• **What you will do**
Report every line below that has the string "haben" in it.

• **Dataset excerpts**

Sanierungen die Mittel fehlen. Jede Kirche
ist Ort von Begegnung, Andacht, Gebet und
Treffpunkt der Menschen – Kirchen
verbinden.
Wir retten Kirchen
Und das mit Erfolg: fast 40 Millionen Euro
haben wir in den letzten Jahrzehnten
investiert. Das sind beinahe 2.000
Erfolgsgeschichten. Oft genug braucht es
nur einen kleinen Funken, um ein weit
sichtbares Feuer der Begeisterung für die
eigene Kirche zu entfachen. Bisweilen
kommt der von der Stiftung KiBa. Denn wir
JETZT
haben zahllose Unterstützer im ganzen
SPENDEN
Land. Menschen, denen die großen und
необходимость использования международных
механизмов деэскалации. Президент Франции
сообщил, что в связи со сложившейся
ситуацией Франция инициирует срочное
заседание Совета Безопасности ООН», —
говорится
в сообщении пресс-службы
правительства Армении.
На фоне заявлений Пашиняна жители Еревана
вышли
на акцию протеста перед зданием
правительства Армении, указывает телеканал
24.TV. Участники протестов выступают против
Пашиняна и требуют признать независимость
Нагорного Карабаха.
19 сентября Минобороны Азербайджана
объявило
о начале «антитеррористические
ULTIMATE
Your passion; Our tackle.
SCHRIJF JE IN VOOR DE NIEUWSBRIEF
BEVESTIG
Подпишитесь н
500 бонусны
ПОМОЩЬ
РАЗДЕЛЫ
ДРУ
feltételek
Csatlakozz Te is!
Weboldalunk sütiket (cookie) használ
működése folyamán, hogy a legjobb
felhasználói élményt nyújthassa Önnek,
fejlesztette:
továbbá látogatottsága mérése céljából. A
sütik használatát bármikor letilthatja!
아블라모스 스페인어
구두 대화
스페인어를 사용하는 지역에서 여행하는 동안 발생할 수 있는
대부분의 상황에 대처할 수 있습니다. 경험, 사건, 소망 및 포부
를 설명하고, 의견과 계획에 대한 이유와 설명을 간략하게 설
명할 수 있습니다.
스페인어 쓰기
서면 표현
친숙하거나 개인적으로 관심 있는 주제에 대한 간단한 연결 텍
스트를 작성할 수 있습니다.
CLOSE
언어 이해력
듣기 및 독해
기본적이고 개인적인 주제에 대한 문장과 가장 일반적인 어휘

• **Task response**
haben wir in den letzten Jahrzehnten
haben zahllose Unterstützer im ganzen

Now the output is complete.